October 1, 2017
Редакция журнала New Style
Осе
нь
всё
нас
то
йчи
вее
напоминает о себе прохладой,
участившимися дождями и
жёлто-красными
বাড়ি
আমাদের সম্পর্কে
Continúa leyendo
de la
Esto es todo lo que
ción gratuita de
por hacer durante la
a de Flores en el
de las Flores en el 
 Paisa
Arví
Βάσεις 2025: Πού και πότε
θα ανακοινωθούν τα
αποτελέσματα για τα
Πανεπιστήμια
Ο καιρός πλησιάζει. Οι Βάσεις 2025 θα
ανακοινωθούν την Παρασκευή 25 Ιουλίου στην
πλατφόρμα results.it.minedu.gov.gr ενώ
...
-- -- --
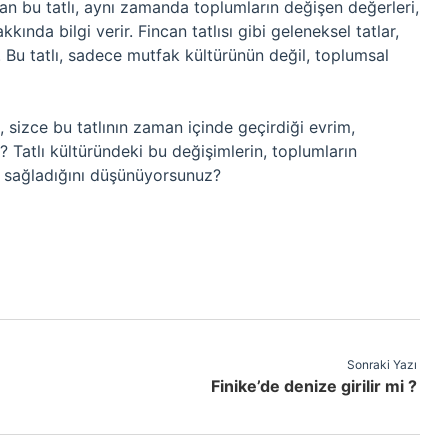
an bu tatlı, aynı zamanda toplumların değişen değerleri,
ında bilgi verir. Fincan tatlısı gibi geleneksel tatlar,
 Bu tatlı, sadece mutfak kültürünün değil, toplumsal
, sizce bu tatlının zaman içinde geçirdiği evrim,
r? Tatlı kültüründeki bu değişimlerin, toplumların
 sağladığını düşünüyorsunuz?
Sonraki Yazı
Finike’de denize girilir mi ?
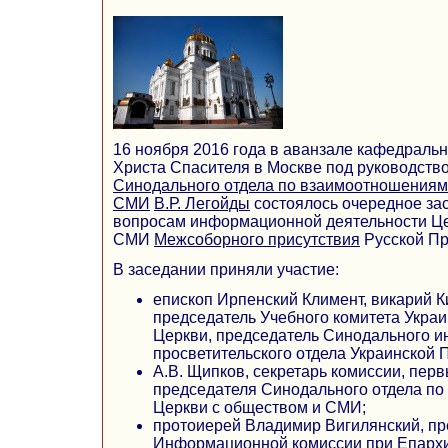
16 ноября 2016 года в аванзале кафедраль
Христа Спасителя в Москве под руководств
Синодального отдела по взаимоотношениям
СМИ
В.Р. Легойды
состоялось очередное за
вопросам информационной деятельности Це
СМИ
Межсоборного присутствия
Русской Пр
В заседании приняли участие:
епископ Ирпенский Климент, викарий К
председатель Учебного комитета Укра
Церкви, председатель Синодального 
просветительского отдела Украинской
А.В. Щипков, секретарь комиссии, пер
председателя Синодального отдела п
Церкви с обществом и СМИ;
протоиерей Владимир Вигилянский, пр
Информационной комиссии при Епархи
-- -- --
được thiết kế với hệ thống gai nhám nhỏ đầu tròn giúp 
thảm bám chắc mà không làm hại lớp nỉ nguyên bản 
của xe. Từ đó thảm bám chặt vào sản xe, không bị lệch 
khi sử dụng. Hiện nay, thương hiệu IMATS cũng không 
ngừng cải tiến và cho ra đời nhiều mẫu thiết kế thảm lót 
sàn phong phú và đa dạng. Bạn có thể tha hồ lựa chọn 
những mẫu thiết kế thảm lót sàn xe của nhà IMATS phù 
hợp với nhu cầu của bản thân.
-- -- --
What the exercise asks -
Copy each line of the data that includes the word "toplumların".

Response area -
an bu tatlı, aynı zamanda toplumların değişen değerleri,
r? Tatlı kültüründeki bu değişimlerin, toplumların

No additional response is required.